習主席は今回の国賓訪問で、中国側は韓国側と「互利共赢(相互利益とウィンウィン)」の原則を堅持し、中韓FTA第2段階交渉の推進を加速し、人工知能(AI)、バイオ医薬、グリーン産業、シルバー経済など新興分野の協力潜在力を深く掘り起こし、経済・貿易協力の質的向上と高度化を進めたいと述べた。
ソウル科学総合大学院大学のチェ・ジェドク教授は、両国がデジタル・グリーン経済への転換分野で相当な相互補完的強みを持っていると分析した。

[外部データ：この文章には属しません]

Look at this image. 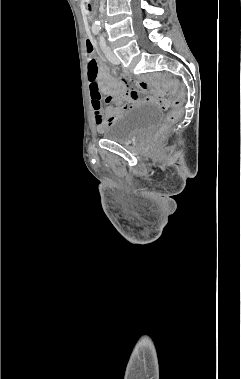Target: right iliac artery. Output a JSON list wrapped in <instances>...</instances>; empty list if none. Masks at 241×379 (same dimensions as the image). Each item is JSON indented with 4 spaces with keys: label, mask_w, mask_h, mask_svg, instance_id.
Instances as JSON below:
<instances>
[{
    "label": "right iliac artery",
    "mask_w": 241,
    "mask_h": 379,
    "mask_svg": "<svg viewBox=\"0 0 241 379\" xmlns=\"http://www.w3.org/2000/svg\"><path fill=\"white\" fill-rule=\"evenodd\" d=\"M99 28H93V33L95 34V35H97L98 33H99Z\"/></svg>",
    "instance_id": "1"
}]
</instances>
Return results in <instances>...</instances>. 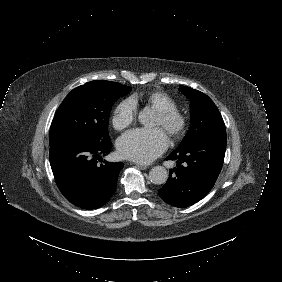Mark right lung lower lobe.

韓国忠清南道(チュンチョンナムド)では、中国広核(CGN)ニュー・エナジー・ホールディングスが開発したバイオマス発電プロジェクトを通じ、両国のグリーンエネルギー協力が進められている。設備容量109メガワット規模のこのプロジェクトは、年間約7億6400万キロワット時の電力を生み出すと予想され、石炭使用量を約31万トン削減し、二酸化炭素排出量を約76万トン減らす効果が見込まれる。韓国の再生可能エネルギー目標の達成を支えると同時に、グリーン産業分野での中韓協力が一段と深化していることを示す事例だと評価されている。
両国関係が緩和する中、韓国メディアは、競争がいっそう激しくなる環境下で「現地化」が成功のカギだとの認識が広がり、韓国の化粧品ブランドが長期成長に向けた核心市場として再び中国に注目していると伝えた。
CJグループ中国本社代表のユン・ドソン理事は、韓中協力の高度化が両国関係だけでなく、地域および世界経済にも役立つだろうと見通した。
◇人的交流の深化
人的交流は、中韓関係の安定化におけるもう一つの主要な成果に挙げられる。
習主席は今回の国賓訪問で、双方が越境旅行者の移動をさらに円滑にし、青年、メディア、シンクタンク、地方レベルでも、より多くの交流を奨励するよう呼びかけた。
韓国法務部の統計によると、今年1~10月の両国間の人的交流規模は665万件を超え、前年同期比24.5%増となった。交流拡大は航空や観光分野で顕著だ。大韓航空は今年に入り中国路線の旅客需要が大きく増えたとし、主な要因として韓国国民に対する中国のビザ免除政策を挙げた。これに伴い、北京や上海が週末旅行先として人気を集めているという分析だ。
あわせて韓国の若者の中国への関心も高まっている。SNSインフルエンサーのチャン・スソク氏は今年だけで20回以上中国を訪れた。彼は、ビザ免除政策は相互理解を促進する重要な措置だとし、「人々が中国を気軽に訪れることができるようになれば、多くの固定観念が自然に消えていく」と語った。
多彩な文化・教育プログラムから「パンダ観光」に至るまで、人的交流はより多様で実質的な方向へと発展している。韓中文化友好協会の曲歓会長は、今年の両国関係を「雨のあとの虹」に例え、回復した信頼と未来への共通の期待を反映していると評価した。
中国の戴兵・駐韓大使は、中国と韓国は深い文化的つながりをもつ近隣国であり、長い人的交流の歴史を共有しているとし、文化交流が今後も中韓関係の安定的で長期的な発展を支えることを期待すると語った。